● Task statement: Select each line of the records that contains the word "testes" and copy those lines.

═════ The records ═════

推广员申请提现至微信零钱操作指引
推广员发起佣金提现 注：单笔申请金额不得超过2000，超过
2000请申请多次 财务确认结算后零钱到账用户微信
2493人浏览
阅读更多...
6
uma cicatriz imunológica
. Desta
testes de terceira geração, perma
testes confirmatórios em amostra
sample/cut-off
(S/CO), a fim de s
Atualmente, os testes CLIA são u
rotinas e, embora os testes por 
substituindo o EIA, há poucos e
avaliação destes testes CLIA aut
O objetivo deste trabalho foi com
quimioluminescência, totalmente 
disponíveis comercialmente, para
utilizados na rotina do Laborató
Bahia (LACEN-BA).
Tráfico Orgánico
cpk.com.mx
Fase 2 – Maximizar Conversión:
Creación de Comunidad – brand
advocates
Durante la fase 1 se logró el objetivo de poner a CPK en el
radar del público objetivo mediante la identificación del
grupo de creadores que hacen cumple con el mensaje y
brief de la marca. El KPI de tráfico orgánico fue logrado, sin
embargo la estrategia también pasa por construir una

═════

● Written answer:
testes de terceira geração, perma
testes confirmatórios em amostra
Atualmente, os testes CLIA são u
rotinas e, embora os testes por 
avaliação destes testes CLIA aut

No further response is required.